Besides changes to the point system, WW has taken other steps to focus on wellness over weight. They have partnered with Headspace, a meditation app, as they are now including emotional wellness in their plan. They have also stopped using before and after photos of those who have lost weight, as their focus has moved beyond numbers.
The company—founded in the 1960s—was built around the idea of weight loss, so the shift away from weight and towards wellness and health may be a difficult one. For many, this rebrand has highlighted the presence of diet culture and its problems in American society.
Alana Halstead, a sophomore and athlete at Mills, said that dieting is definitely a problem in society. “Dieting isn’t always bad,” Halstead said, but noted that companies like WW that have historically emphasized weight loss can impact young girls in an unhealthy way. Halstead gave the example of her uncle, who successfully lost a lot of weight through Weight Watchers after dealing with health issues.
“But he was an middle aged man, not a young girl,” she said, saying also that many girls are motivated to lose weight for reasons other than health. Halstead said there is pressure for women to be skinny and attractive, and noted that the rebranding will not fix this problem.
“What we need to do is teach nutrition and health earlier,” she said, explaining that she comes from a family of doctors who strongly believe that health lies beyond weight. Halstead believes that different diets work for different people, and that unfortunately anyone who diets today—especially women—may end up with an unhealthy relationship with food due to diet culture and societal pressure.
Sophomore Harper Bolz-Weber said that when it comes to wellness, weight is not as important as energy, physical health and emotional wellness.
“Health at its core involves listening to your body and what it is telling you,” she said.
Also an athlete, Bolz-Weber spends time working out and eating foods that give her energy to maintain her idea of health and wellness. She noted that when thinking about a number—calories or weight—it is easy to lose focus on health and revert to desires to lose weight.
“That is not listening to your body,” she said.
Both Halstead and Bolz-Weber expressed concern over the minimum age to join WW, which is 13 years old.
WW’s terms and conditions state that those between the ages of 13 and 17 must provide a doctor’s permission that indicates a BMI level in the 95th percentile or higher, and gives a three month weight goal. According to the National Heart, Blood, and Lung Institute, body mass index (BMI) “is a measure of body fat based on height and weight that applies to adult men and women.” This number, which has been discredited by numerous health experts, does not apply to those 18 and under according to this source.

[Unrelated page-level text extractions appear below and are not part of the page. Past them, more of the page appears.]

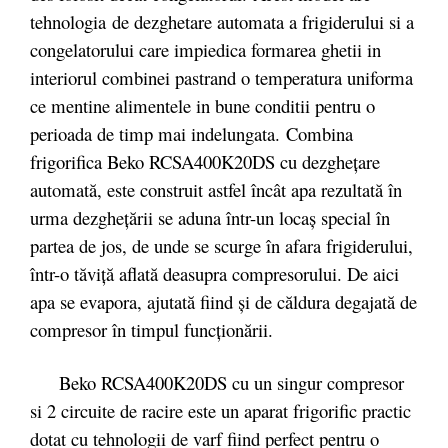
tehnologia
de dezghetare automata a frigiderului si a
congelatorului care impiedica formarea ghetii in
interiorul combinei pastrand o temperatura uniforma
ce mentine alimentele in bune conditii pentru o
perioada de timp mai indelungata. Combina
frigorifica Beko RCSA400K20DS cu dezgheţare
automată, este construit astfel încât apa rezultată în
urma dezgheţării se aduna într-un locaş special în
partea de jos, de unde se scurge în afara frigiderului,
într-o tăviţă aflată deasupra compresorului. De aici
apa se evapora, ajutată fiind şi de căldura degajată de
compresor în timpul funcţionării.
Beko RCSA400K20DS cu un singur compresor
si 2 circuite de racire este un aparat frigorific practic
dotat cu tehnologii de varf fiind perfect pentru o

Overall, this rebranding has not been well-received by the public. Some have said that it is “diet culture in disguise.” The CEO and president of WW, Mindy Grossman, told Forbes magazine that the wellness industry “is a $3.7 trillion economy,” noting that “‘wellness’ is still not democratized or accessible to all.” The lowest costing plan of WW, which is an app, costs $3.07 per week with the purchase of a subscription plan.
Bolz-Weber expressed that this new focus of WW on wellness is merely more acceptable, and that the primary focus of those who participate will likely still be weight loss. For example, at the end of WW’s explanation of their program, it is written in fine print that “people on the Weight Watchers plan can expect to lose 1‑2 pounds per week.” The problem lies with diet culture and beauty standards, which are much larger than a name change.